==== The data
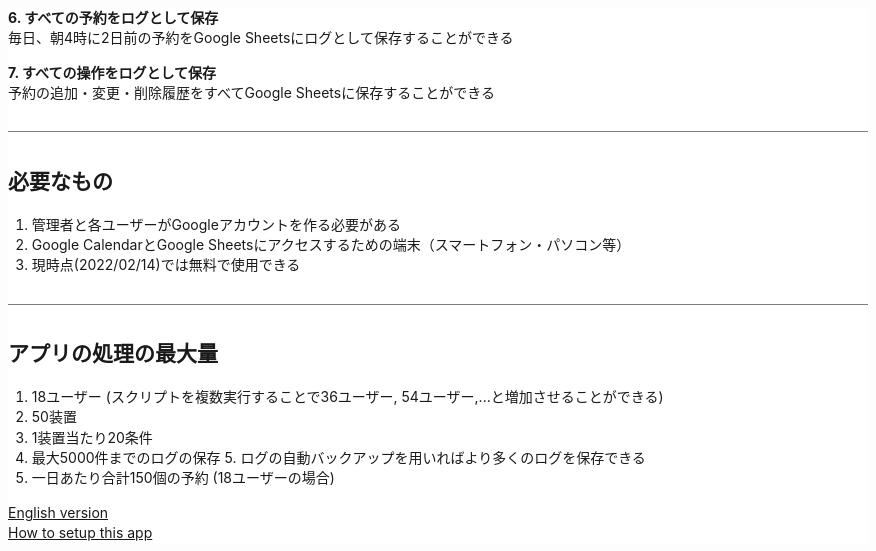 **6. すべての予約をログとして保存**   
毎日、朝4時に2日前の予約をGoogle Sheetsにログとして保存することができる   

**7. すべての操作をログとして保存**   
予約の追加・変更・削除履歴をすべてGoogle Sheetsに保存することができる   

<img width="100%" src="pics/horizontal_line.png">

## 必要なもの
1. 管理者と各ユーザーがGoogleアカウントを作る必要がある
2. Google CalendarとGoogle Sheetsにアクセスするための端末（スマートフォン・パソコン等）
3. 現時点(2022/02/14)では無料で使用できる

<img width="100%" src="pics/horizontal_line.png">

## アプリの処理の最大量
1. 18ユーザー (スクリプトを複数実行することで36ユーザー, 54ユーザー,...と増加させることができる)
2. 50装置
3. 1装置当たり20条件
4. 最大5000件までのログの保存
    5. ログの自動バックアップを用いればより多くのログを保存できる
5. 一日あたり合計150個の予約 (18ユーザーの場合)

[English version](README.md)   
[How to setup this app](SETUP.md)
========
Please reproduce the source text of every item above word for word, leaving out the pictures.

● Solution to this exercise
 **6. すべての予約をログとして保存**   
毎日、朝4時に2日前の予約をGoogle Sheetsにログとして保存することができる   

**7. すべての操作をログとして保存**   
予約の追加・変更・削除履歴をすべてGoogle Sheetsに保存することができる   

<img width="100%" src="pics/horizontal_line.png">

## 必要なもの
1. 管理者と各ユーザーがGoogleアカウントを作る必要がある
2. Google CalendarとGoogle Sheetsにアクセスするための端末（スマートフォン・パソコン等）
3. 現時点(2022/02/14)では無料で使用できる

<img width="100%" src="pics/horizontal_line.png">

## アプリの処理の最大量
1. 18ユーザー (スクリプトを複数実行することで36ユーザー, 54ユーザー,...と増加させることができる)
2. 50装置
3. 1装置当たり20条件
4. 最大5000件までのログの保存
    5. ログの自動バックアップを用いればより多くのログを保存できる
5. 一日あたり合計150個の予約 (18ユーザーの場合)

[English version](README.md)   
[How to setup this app](SETUP.md)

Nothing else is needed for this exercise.